* [Required action 1]
Decide whether each statement agrees with the homework sheet below, answering yes or no and quoting the words of the sheet that decide it. (a) The homework is due at the beginning of class on Monday, April 8th. (b) The homework is to be emailed only to the instructor. (c) Exercise 2 specifies an 8 bit sequence number.
* [Required action 2]
List every Wikipedia entry that the homework sheet below assigns for reading.
* [Required action 3]
Write the next part of the homework sheet below, starting after its last exercise.

CSPP-54015 Advanced Network Design

Homework 1, Due at the beginning of class, Monday, April 8th

Read material in Farrel or another network book on basic TCP/IP if the first lecture material was unfamiliar.  (This should be mostly review material from your first level network class and not difficult. If not, we should talk!)

Read the following Wikipedia entries:

        IP address spoofing
        SYN flood
        IP address
        Routing protocol
        Link-state routing protocol
        Distance-vector routing protocol
        TCP congestion avoidance algorithm  (read details on two algorithms)
        Slow-start

  Email your homework to me and the class tutor, V,  by the start of class on the 8th.

Excercises

    1)  Specify the first usable host address and the total number of usable host addresses available for the following network:

        128.135.10.0\22
        128.234.12.128\28
        128.10.0.0\15
        245.128.210.224\26

    2)  If a network has a maximum packet data size of 128 bytes, a maximum packet time-to-live of 30 seconds and an 8 bit sequence number, what is the maximum data rate per connection for this network?

* [Recorded information]
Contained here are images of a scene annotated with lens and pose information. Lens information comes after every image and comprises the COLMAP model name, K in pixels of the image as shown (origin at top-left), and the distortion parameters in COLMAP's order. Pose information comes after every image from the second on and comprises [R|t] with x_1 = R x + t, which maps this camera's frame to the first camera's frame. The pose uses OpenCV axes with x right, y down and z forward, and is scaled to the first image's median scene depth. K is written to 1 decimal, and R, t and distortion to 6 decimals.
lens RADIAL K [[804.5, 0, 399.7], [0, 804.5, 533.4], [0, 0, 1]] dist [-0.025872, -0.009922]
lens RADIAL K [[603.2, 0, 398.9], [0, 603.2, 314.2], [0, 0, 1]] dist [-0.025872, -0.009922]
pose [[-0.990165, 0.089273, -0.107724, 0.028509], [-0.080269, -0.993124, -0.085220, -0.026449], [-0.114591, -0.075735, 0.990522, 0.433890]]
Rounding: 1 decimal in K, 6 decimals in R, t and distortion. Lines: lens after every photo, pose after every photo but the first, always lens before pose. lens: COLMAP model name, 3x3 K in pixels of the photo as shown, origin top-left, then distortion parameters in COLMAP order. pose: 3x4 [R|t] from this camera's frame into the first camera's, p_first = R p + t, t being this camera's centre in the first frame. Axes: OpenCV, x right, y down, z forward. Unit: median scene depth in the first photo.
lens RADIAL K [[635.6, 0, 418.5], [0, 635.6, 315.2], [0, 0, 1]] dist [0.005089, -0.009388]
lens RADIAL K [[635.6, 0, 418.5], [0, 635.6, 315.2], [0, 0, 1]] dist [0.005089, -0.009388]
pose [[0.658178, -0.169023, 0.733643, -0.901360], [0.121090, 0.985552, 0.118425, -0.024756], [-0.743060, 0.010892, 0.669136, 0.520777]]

* [Response box 1]
(a) Yes: "Due at the beginning of class, Monday, April 8th"
(b) No: "Email your homework to me and the class tutor, V"
(c) Yes: "an 8 bit sequence number"

* [Response box 2]
IP address spoofing
SYN flood
IP address
Routing protocol
Link-state routing protocol
Distance-vector routing protocol
TCP congestion avoidance algorithm
Slow-start

* [Response box 3]
    3) TCP uses a host-oriented, window-based, feedback mechanism for resource allocation. How might TCP have been designed to use

      a) Host-oriented, rate-based feedback

      b) Router-oriented and feedback based

      Explain how your system would work and an advantage and disadvantage of each.

    4) Packet fragmentation and reassembly is handled by the IP layer and that process is invisible to the TCP layer.  Given the IP layer doing this work, does TCP need to worry about packets arriving out of order?

    5) Assume that you have a new TCP with an extension to allow a window size larger than 64 KB. You have a 50 Mbps link with a latency of 100 ms to transfer a 50 MB file and the TCP receive window is 1 MB. If TCP sends 1-KB packets, assuming no congestion or lost packets,

      a) How many RTT does it take until slow start opens the send window to 1 MB?

      b) How many RTT does it take to send the file?

      c) What percentage of the link bandwidth is utilized?

    6) Calculate the time required to transmit a one GigaByte file in the following cases assuming a round trip time (RTT) of 30 ms, a packet size of 1.5 KB and an initial three 1/2 RTT of handshake to establish the connection. (B= Bytes, b=bits)

      a) Bandwidth is 100 Mbps (Ethernet MAN) and data can be sent continuously.

      b) Bandwidth is 100 Mbps and the protocol is stop & go, i.e an acknowledgment is required after each packet taking up one RTT.

      c) Bandwidth is 1 Mbps and an acknowledgment is required after every 10 packets, requiring one RTT

      d) Bandwidth is infinite and 10 packets can be sent before a one RTT acknowledgment.

    7) If reliable delivery is left to the TCP layer, why does IP have a checksum in the header?

    8) IP v 6 uses 16 byte addresses. If a block of 1 billion hosts is assigned every picosecond, how long will the pool of addresses last?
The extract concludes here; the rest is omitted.